[Machine-readable hardware designs]
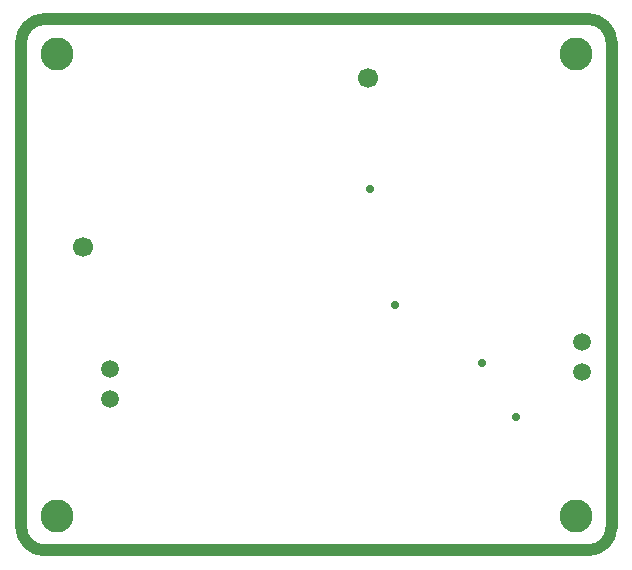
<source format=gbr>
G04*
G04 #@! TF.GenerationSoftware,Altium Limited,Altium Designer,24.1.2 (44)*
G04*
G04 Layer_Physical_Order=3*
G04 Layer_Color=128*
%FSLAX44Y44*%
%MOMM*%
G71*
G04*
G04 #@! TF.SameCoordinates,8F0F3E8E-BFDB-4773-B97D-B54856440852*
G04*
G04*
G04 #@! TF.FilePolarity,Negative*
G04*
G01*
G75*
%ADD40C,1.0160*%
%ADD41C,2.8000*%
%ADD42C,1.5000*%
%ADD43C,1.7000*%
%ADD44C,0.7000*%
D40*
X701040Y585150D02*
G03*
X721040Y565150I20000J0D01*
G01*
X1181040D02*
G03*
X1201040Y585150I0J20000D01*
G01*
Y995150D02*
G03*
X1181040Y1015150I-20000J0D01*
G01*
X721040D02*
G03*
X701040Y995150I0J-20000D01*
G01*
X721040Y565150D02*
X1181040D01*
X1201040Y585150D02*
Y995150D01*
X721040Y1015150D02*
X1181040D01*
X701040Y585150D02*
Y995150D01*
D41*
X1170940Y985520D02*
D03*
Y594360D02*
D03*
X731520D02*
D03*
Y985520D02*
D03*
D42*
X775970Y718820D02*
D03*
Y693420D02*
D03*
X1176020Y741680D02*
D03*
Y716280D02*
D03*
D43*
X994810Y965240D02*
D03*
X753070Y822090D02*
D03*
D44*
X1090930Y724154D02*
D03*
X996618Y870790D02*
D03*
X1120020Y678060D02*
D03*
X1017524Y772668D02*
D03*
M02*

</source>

YOUR TASK: Word for word, return all the entries and skip their pictures.

OUTPUT OF THE TASK:
<source format=gbr>
G04*
G04 #@! TF.GenerationSoftware,Altium Limited,Altium Designer,24.1.2 (44)*
G04*
G04 Layer_Physical_Order=3*
G04 Layer_Color=128*
%FSLAX44Y44*%
%MOMM*%
G71*
G04*
G04 #@! TF.SameCoordinates,8F0F3E8E-BFDB-4773-B97D-B54856440852*
G04*
G04*
G04 #@! TF.FilePolarity,Negative*
G04*
G01*
G75*
%ADD40C,1.0160*%
%ADD41C,2.8000*%
%ADD42C,1.5000*%
%ADD43C,1.7000*%
%ADD44C,0.7000*%
D40*
X701040Y585150D02*
G03*
X721040Y565150I20000J0D01*
G01*
X1181040D02*
G03*
X1201040Y585150I0J20000D01*
G01*
Y995150D02*
G03*
X1181040Y1015150I-20000J0D01*
G01*
X721040D02*
G03*
X701040Y995150I0J-20000D01*
G01*
X721040Y565150D02*
X1181040D01*
X1201040Y585150D02*
Y995150D01*
X721040Y1015150D02*
X1181040D01*
X701040Y585150D02*
Y995150D01*
D41*
X1170940Y985520D02*
D03*
Y594360D02*
D03*
X731520D02*
D03*
Y985520D02*
D03*
D42*
X775970Y718820D02*
D03*
Y693420D02*
D03*
X1176020Y741680D02*
D03*
Y716280D02*
D03*
D43*
X994810Y965240D02*
D03*
X753070Y822090D02*
D03*
D44*
X1090930Y724154D02*
D03*
X996618Y870790D02*
D03*
X1120020Y678060D02*
D03*
X1017524Y772668D02*
D03*
M02*

</source>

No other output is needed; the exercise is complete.